Tomás: padrastro más complicado por testimonio

La novia de Adalberto Cuello declaró ayer que no estuvo con él durante el día que se cometió el crimen del niño Tomás Dameno Santillán, con lo que complicó aún más su situación como único sospechoso del caso.

María Inés Márquez aseguró ante la Justicia que cuando se cometió la captura y posterior homicidio del niño de nueve años, ella se encontraba trabajando, explicó su abogado, Marcelo Néstor Tuñón. El letrado sostuvo que la declaración testimonial ante el fiscal de Instrucción 2 Javier Ochoaizpuro «tiró abajo la coartada» del imputado, por lo que su situación procesal quedó más complicada.

«Ella aclaró todo lo que tenía que aclarar, se puso a disposición de la Justicia y no creo que pase nada. La imputación que se le hace a Cuello ha quedado firme con la declaración de ella, donde desdice todo y tira abajo la coartada que tenía Cuello», afirmó Tuñón.

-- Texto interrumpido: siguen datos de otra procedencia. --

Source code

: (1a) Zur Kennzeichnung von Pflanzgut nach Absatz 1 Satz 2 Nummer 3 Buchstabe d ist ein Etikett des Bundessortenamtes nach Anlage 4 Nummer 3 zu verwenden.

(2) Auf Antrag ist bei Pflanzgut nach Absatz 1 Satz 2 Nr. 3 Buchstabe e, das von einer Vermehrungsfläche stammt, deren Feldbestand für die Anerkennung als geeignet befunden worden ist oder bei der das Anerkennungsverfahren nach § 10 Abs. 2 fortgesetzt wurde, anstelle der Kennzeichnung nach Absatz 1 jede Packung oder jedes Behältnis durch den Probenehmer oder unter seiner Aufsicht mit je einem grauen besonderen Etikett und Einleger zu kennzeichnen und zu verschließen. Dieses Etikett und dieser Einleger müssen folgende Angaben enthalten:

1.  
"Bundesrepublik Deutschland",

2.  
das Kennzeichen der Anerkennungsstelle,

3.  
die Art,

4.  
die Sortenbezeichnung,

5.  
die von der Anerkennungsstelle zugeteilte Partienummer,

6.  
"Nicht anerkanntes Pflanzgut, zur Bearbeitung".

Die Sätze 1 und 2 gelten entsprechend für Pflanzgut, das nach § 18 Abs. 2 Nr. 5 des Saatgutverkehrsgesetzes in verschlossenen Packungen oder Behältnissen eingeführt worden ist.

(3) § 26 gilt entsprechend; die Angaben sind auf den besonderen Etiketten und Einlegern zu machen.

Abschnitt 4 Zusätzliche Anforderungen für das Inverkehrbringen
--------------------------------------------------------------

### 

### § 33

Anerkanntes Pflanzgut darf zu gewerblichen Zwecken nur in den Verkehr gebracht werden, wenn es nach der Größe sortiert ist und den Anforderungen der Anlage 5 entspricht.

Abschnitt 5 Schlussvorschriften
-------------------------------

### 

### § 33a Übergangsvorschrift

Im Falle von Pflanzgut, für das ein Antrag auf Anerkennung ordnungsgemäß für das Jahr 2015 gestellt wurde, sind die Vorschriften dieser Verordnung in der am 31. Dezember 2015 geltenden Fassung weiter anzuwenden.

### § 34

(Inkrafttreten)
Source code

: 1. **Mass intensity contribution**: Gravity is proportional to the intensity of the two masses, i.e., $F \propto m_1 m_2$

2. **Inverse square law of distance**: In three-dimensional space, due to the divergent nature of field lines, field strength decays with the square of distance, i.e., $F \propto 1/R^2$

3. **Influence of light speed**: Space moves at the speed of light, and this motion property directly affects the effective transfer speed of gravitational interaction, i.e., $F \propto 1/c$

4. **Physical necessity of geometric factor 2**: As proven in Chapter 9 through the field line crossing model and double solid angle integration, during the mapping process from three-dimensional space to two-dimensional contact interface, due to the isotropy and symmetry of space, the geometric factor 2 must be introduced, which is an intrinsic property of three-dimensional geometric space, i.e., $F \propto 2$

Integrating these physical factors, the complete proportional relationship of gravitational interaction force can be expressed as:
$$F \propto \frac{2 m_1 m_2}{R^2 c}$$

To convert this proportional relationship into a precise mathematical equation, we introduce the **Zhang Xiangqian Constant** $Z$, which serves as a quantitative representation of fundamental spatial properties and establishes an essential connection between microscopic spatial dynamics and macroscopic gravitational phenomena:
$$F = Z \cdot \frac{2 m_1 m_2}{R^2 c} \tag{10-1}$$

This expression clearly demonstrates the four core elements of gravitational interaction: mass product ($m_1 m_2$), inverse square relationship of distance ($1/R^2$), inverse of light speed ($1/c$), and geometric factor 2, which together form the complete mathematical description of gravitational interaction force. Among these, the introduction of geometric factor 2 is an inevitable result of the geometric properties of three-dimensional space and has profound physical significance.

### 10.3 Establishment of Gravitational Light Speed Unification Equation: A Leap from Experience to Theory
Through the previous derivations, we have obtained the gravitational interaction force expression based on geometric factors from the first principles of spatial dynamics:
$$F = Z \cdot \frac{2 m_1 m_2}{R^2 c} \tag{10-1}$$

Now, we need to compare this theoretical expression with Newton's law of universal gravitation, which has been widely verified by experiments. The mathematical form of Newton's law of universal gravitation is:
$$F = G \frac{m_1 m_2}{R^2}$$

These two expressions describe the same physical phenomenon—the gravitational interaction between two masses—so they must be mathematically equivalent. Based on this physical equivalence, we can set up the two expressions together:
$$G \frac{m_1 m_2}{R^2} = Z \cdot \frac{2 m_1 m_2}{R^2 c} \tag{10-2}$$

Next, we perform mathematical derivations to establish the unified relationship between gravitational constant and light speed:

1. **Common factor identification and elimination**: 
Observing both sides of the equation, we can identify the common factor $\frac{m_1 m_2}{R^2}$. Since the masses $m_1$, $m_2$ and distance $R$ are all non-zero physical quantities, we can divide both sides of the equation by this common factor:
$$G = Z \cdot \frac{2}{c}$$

Según la versión del letrado, «ella le prestó su Fiat Palio Weekend rojo a las 11.40 y se lo devolvió una hora después, cuando ella estaba trabajando en la escuela».

«Respecto del tema de Facebook nos fijamos la hora y ella en ese momento estaba trabajando (como docente), por eso no pudo haber subido esas fotos», sostuvo el abogado. Además, para Tuñón, a través de los «entrecruzamientos de llamadas telefónicas y de mensajes de texto se puede determinar dónde estaba uno y dónde estaba otro».

La coartada del principal sospechoso es que durante las horas de la desaparición y muerte del niño, él estuvo primero con su pareja, Inés Márquez, y luego fue a visitar a un amigo solo. En ese sentido, el abogado de la mujer dijo que «cae por tierra» la versión de Cuello sobre que ese día fueron a la casa de «Lechuga».

Tomás fue visto por última vez el martes alrededor de las 12.15, cuando salió de la escuela.